Written task A: Name each distinct struct template defined in the code of the C++ answer below.
Written task B: From the records below, pick out every line containing the string "number".

Given passage:
Programmatically create static arrays at compile time in C++
The closest you can get is using C++0x features to initialize local or member arrays of templates from a variadic template argument list.
This is of course limited by the maximum template instantiation depth and wether that actually makes a notable difference in your case would have to be measured.
Example:
template<unsigned... args> struct ArrayHolder {
static const unsigned data[sizeof...(args)];
};
template<unsigned... args>
const unsigned ArrayHolder<args...>::data[sizeof...(args)] = { args... };
template<size_t N, template<size_t> class F, unsigned... args>
struct generate_array_impl {
typedef typename generate_array_impl<N-1, F, F<N>::value, args...>::result result;
};
template<template<size_t> class F, unsigned... args>
struct generate_array_impl<0, F, args...> {
typedef ArrayHolder<F<0>::value, args...> result;
};
template<size_t N, template<size_t> class F>
struct generate_array {
typedef typename generate_array_impl<N-1, F>::result result;
};
Usage for your 1..5 case:
template<size_t index> struct MetaFunc {
enum { value = index + 1 };
};
void test() {
const size_t count = 5;
typedef generate_array<count, MetaFunc>::result A;
for (size_t i=0; i<count; ++i)

Dataset excerpt
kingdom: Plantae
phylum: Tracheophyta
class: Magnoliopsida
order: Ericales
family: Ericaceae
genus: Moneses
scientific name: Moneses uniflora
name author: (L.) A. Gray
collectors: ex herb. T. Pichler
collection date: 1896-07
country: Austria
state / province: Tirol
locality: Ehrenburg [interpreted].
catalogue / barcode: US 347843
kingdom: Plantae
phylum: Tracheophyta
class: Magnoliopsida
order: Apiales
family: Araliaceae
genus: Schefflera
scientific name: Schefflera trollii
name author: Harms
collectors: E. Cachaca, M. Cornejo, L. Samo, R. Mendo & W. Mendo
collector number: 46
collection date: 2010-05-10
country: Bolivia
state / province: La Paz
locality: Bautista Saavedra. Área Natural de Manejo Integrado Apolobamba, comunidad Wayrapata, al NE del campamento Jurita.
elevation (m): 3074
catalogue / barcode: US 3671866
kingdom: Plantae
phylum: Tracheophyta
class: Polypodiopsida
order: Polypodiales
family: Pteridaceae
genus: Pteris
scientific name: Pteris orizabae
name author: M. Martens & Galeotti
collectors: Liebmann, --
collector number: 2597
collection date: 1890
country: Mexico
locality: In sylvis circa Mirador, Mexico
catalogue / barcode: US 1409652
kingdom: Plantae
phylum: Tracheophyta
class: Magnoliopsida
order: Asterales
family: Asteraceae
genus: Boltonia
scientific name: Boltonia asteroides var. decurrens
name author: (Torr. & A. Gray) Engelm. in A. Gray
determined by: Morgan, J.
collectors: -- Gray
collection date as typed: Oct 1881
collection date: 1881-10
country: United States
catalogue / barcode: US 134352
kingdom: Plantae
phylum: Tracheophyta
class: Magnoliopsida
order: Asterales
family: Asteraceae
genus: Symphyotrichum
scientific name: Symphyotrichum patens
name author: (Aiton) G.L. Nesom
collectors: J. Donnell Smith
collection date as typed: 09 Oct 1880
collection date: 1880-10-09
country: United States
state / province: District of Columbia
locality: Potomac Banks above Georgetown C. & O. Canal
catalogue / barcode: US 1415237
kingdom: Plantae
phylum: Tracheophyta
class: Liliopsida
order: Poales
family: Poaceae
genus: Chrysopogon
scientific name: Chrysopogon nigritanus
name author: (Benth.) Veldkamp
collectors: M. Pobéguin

Full output A: ArrayHolder, generate_array_impl, generate_array, MetaFunc

Full output B:
collector number: 46
collector number: 2597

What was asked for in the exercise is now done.